IRAQ’S insurgency has seen horrors enough but Monday, it plumbed a new depth of depravity. Five teachers were taken by terrorists dressed in police uniforms from their Iskandariya primary school classrooms which were full of children. The teachers were lined up against a wall and shot dead in cold blood. All five were Shiites. The headmaster, reportedly a Sunni, was left unharmed by the killers.
In the terrible violence that has seized Iraq since the ill-considered US-led invasion, there has been the rationale of resisting aggression when attacks were directed against Coalition forces. Attacks against Iraqi troops or policemen could be justified as targeting “collaborators.” Even the indiscriminate carnage of the car bomb is comprehensible in terms of a vicious and relentless desire to destabilize Iraqi society. This however — the seizure and murder of teachers in front of their young pupils — defies any explanation save that the men behind this loathsome act are driven by the deepest evil.
Children are the innocent foundations upon which any country must build its future. The men and women charged with educating them do so on behalf of society. They not only teach literacy and arithmetic; they provide their pupils with an understanding of the world into which they will one day go. They teach the children to shoulder their duties and obligations as citizens. Good teachers are as precious a resource as the children they educate.
Thus there is no cause which could justify the barbarity of slaying teachers and, in so doing, traumatizing the children in their charge. Any group of people that imagines for an instant that such a terrible crime could ever be rationalized is demonstrating its total and complete moral bankruptcy.
These murders appear to be part of a rising campaign of sickening tit-for-tat violence between the largely Sunni insurgents, their Al-Qaeda backers and the Shiite community whose gunmen stalk the streets looking for Sunni victims to murder in revenge. Such killings now number some 30 a day in and around Baghdad. It is extremely foolish that Shiite hotheads have decided to respond to fire with fire because, though they clearly do not realize it, their revenge murders are doing half the terrorists’ work for them. The majority of Sunnis, still angry at their loss of position, are appalled at the violence being perpetrated in their name. At the same time, as Shiite killers murder innocent Sunnis, the Sunni community is being driven into supporting the men of violence in their midst.

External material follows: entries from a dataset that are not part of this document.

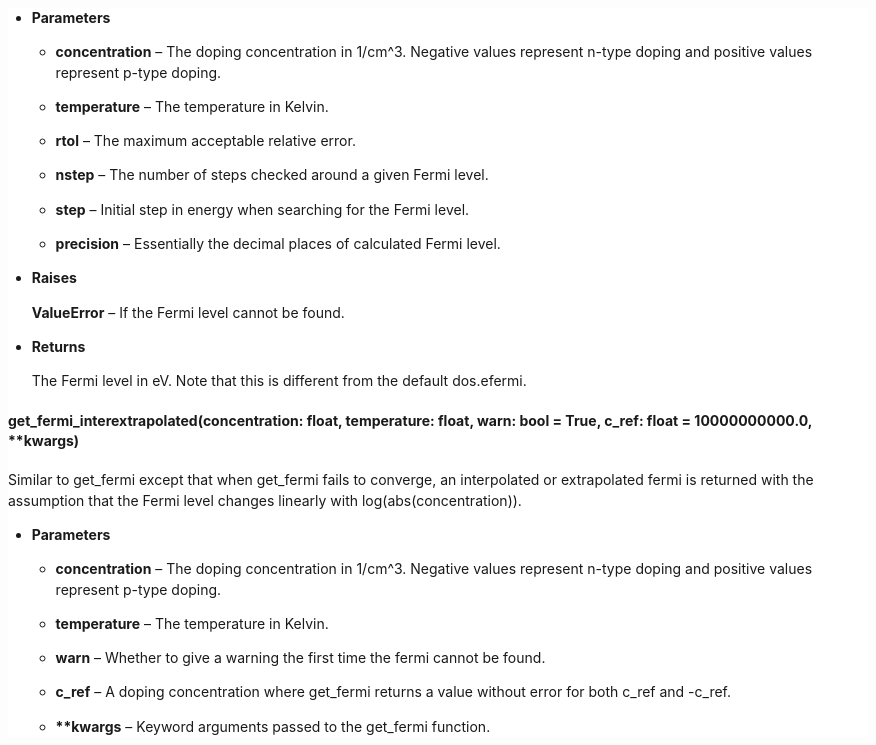 
* **Parameters**


    * **concentration** – The doping concentration in 1/cm^3. Negative values
    represent n-type doping and positive values represent p-type
    doping.


    * **temperature** – The temperature in Kelvin.


    * **rtol** – The maximum acceptable relative error.


    * **nstep** – The number of steps checked around a given Fermi level.


    * **step** – Initial step in energy when searching for the Fermi level.


    * **precision** – Essentially the decimal places of calculated Fermi level.



* **Raises**

    **ValueError** – If the Fermi level cannot be found.



* **Returns**

    The Fermi level in eV. Note that this is different from the default
    dos.efermi.



#### get_fermi_interextrapolated(concentration: float, temperature: float, warn: bool = True, c_ref: float = 10000000000.0, \*\*kwargs)
Similar to get_fermi except that when get_fermi fails to converge,
an interpolated or extrapolated fermi is returned with the assumption
that the Fermi level changes linearly with log(abs(concentration)).


* **Parameters**


    * **concentration** – The doping concentration in 1/cm^3. Negative values
    represent n-type doping and positive values represent p-type
    doping.


    * **temperature** – The temperature in Kelvin.


    * **warn** – Whether to give a warning the first time the fermi cannot be
    found.


    * **c_ref** – A doping concentration where get_fermi returns a
    value without error for both c_ref and -c_ref.


    * **\*\*kwargs** – Keyword arguments passed to the get_fermi function.
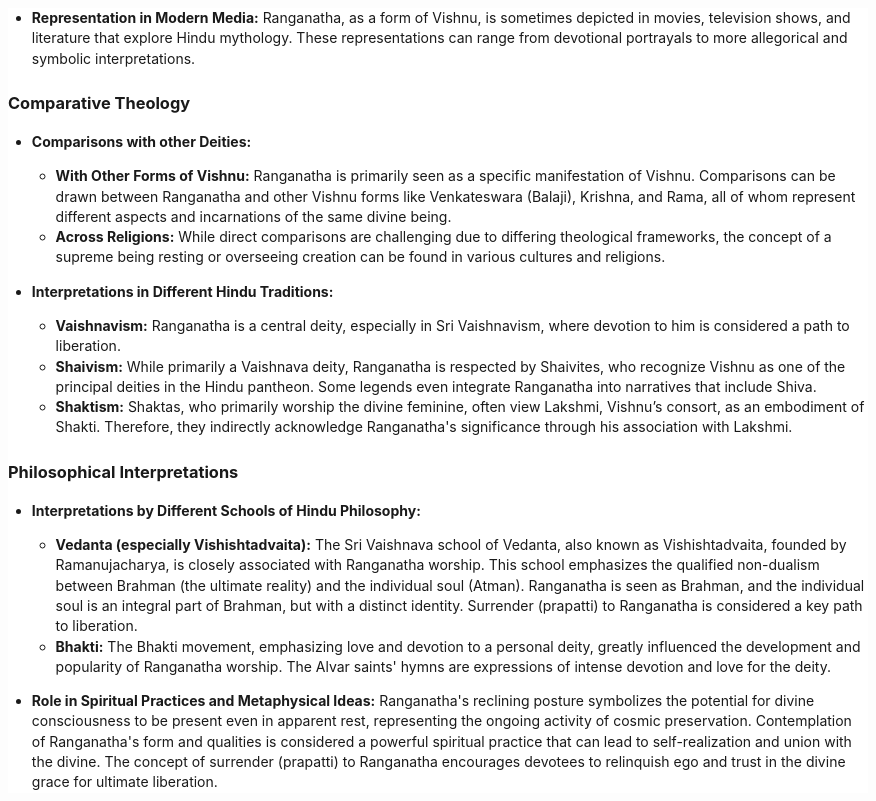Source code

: * **Representation in Modern Media:**  Ranganatha, as a form of Vishnu, is sometimes depicted in movies, television shows, and literature that explore Hindu mythology. These representations can range from devotional portrayals to more allegorical and symbolic interpretations.

###  Comparative Theology

* **Comparisons with other Deities:**
    * **With Other Forms of Vishnu:**  Ranganatha is primarily seen as a specific manifestation of Vishnu.  Comparisons can be drawn between Ranganatha and other Vishnu forms like Venkateswara (Balaji), Krishna, and Rama, all of whom represent different aspects and incarnations of the same divine being.
    * **Across Religions:**  While direct comparisons are challenging due to differing theological frameworks, the concept of a supreme being resting or overseeing creation can be found in various cultures and religions.

* **Interpretations in Different Hindu Traditions:**
    * **Vaishnavism:** Ranganatha is a central deity, especially in Sri Vaishnavism, where devotion to him is considered a path to liberation.
    * **Shaivism:** While primarily a Vaishnava deity, Ranganatha is respected by Shaivites, who recognize Vishnu as one of the principal deities in the Hindu pantheon. Some legends even integrate Ranganatha into narratives that include Shiva.
    * **Shaktism:** Shaktas, who primarily worship the divine feminine, often view Lakshmi, Vishnu’s consort, as an embodiment of Shakti.  Therefore, they indirectly acknowledge Ranganatha's significance through his association with Lakshmi.

###  Philosophical Interpretations

* **Interpretations by Different Schools of Hindu Philosophy:**
    * **Vedanta (especially Vishishtadvaita):** The Sri Vaishnava school of Vedanta, also known as Vishishtadvaita, founded by Ramanujacharya, is closely associated with Ranganatha worship. This school emphasizes the qualified non-dualism between Brahman (the ultimate reality) and the individual soul (Atman).  Ranganatha is seen as Brahman, and the individual soul is an integral part of Brahman, but with a distinct identity.  Surrender (prapatti) to Ranganatha is considered a key path to liberation.
    * **Bhakti:**  The Bhakti movement, emphasizing love and devotion to a personal deity, greatly influenced the development and popularity of Ranganatha worship. The Alvar saints' hymns are expressions of intense devotion and love for the deity.

* **Role in Spiritual Practices and Metaphysical Ideas:** Ranganatha's reclining posture symbolizes the potential for divine consciousness to be present even in apparent rest, representing the ongoing activity of cosmic preservation.  Contemplation of Ranganatha's form and qualities is considered a powerful spiritual practice that can lead to self-realization and union with the divine. The concept of surrender (prapatti) to Ranganatha encourages devotees to relinquish ego and trust in the divine grace for ultimate liberation.

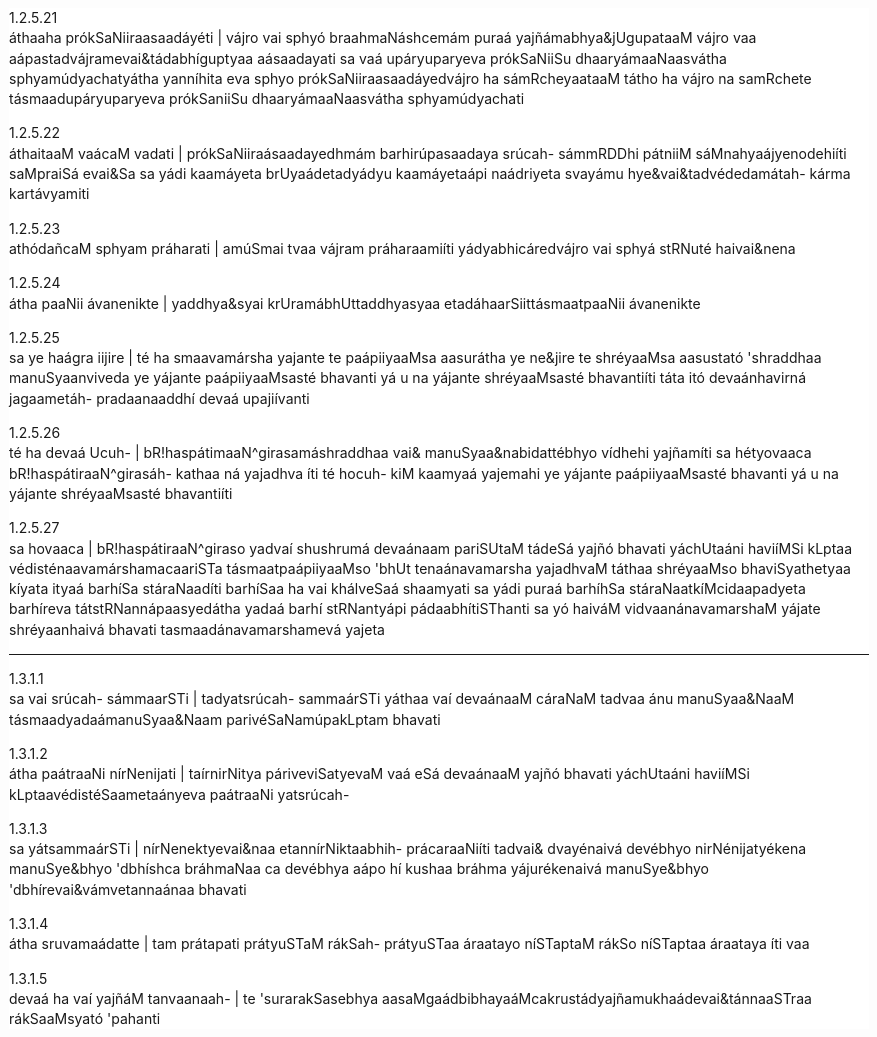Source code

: 1.2.5.21  
áthaaha prókSaNiiraasaadáyéti | vájro vai sphyó braahmaNáshcemám puraá yajñámabhya&jUgupataaM vájro vaa aápastadvájramevai&tádabhíguptyaa aásaadayati sa vaá upáryuparyeva prókSaNiiSu dhaaryámaaNaasvátha sphyamúdyachatyátha yanníhita eva sphyo prókSaNiiraasaadáyedvájro ha sámRcheyaataaM tátho ha vájro na samRchete tásmaadupáryuparyeva prókSaniiSu dhaaryámaaNaasvátha sphyamúdyachati

1.2.5.22  
áthaitaaM vaácaM vadati | prókSaNiiraásaadayedhmám barhirúpasaadaya srúcah- sámmRDDhi pátniiM sáMnahyaájyenodehiíti saMpraiSá evai&Sa sa yádi kaamáyeta brUyaádetadyádyu kaamáyetaápi naádriyeta svayámu hye&vai&tadvédedamátah- kárma kartávyamiti

1.2.5.23  
athódañcaM sphyam práharati | amúSmai tvaa vájram práharaamiíti yádyabhicáredvájro vai sphyá stRNuté haivai&nena

1.2.5.24  
átha paaNii ávanenikte | yaddhya&syai krUramábhUttaddhyasyaa etadáhaarSiittásmaatpaaNii ávanenikte

1.2.5.25  
sa ye haágra iijire | té ha smaavamársha yajante te paápiiyaaMsa aasurátha ye ne&jire te shréyaaMsa aasustató 'shraddhaa manuSyaanviveda ye yájante paápiiyaaMsasté bhavanti yá u na yájante shréyaaMsasté bhavantiíti táta itó devaánhavirná jagaametáh- pradaanaaddhí devaá upajiívanti

1.2.5.26  
té ha devaá Ucuh- | bR!haspátimaaN^girasamáshraddhaa vai& manuSyaa&nabidattébhyo vídhehi yajñamíti sa hétyovaaca bR!haspátiraaN^girasáh- kathaa ná yajadhva íti té hocuh- kiM kaamyaá yajemahi ye yájante paápiiyaaMsasté bhavanti yá u na yájante shréyaaMsasté bhavantiíti

1.2.5.27  
sa hovaaca | bR!haspátiraaN^giraso yadvaí shushrumá devaánaam pariSUtaM tádeSá yajñó bhavati yáchUtaáni haviíMSi kLptaa védisténaavamárshamacaariSTa tásmaatpaápiiyaaMso 'bhUt tenaánavamarsha yajadhvaM táthaa shréyaaMso bhaviSyathetyaa kíyata ityaá barhíSa stáraNaadíti barhíSaa ha vai khálveSaá shaamyati sa yádi puraá barhíhSa stáraNaatkíMcidaapadyeta barhíreva tátstRNannápaasyedátha yadaá barhí stRNantyápi pádaabhítiSThanti sa yó haiváM vidvaanánavamarshaM yájate shréyaanhaivá bhavati tasmaadánavamarshamevá yajeta

* * *

1.3.1.1  
sa vai srúcah- sámmaarSTi | tadyatsrúcah- sammaárSTi yáthaa vaí devaánaaM cáraNaM tadvaa ánu manuSyaa&NaaM tásmaadyadaámanuSyaa&Naam parivéSaNamúpakLptam bhavati

1.3.1.2  
átha paátraaNi nírNenijati | taírnirNitya páriveviSatyevaM vaá eSá devaánaaM yajñó bhavati yáchUtaáni haviíMSi kLptaavédistéSaametaányeva paátraaNi yatsrúcah-

1.3.1.3  
sa yátsammaárSTi | nírNenektyevai&naa etannírNiktaabhih- prácaraaNiíti tadvai& dvayénaivá devébhyo nirNénijatyékena manuSye&bhyo 'dbhíshca bráhmaNaa ca devébhya aápo hí kushaa bráhma yájurékenaivá manuSye&bhyo 'dbhírevai&vámvetannaánaa bhavati

1.3.1.4  
átha sruvamaádatte | tam prátapati prátyuSTaM rákSah- prátyuSTaa áraatayo níSTaptaM rákSo níSTaptaa áraataya íti vaa

1.3.1.5  
devaá ha vaí yajñáM tanvaanaah- | te 'surarakSasebhya aasaMgaádbibhayaáMcakrustádyajñamukhaádevai&tánnaaSTraa rákSaaMsyató 'pahanti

Nevertheless, Sunnis must ask themselves if the kind of people who are able to slaughter five teachers in cold blood and so destroy the innocence of their pupils can in any way be said to be protectors or champions in their community. More importantly, however angry and heartbroken the local Shiites, there must be no revenge attack on a Sunni school. Murdering teachers is almost as horrific as slaying the children themselves and nothing, absolutely nothing, can ever begin to justify such acts.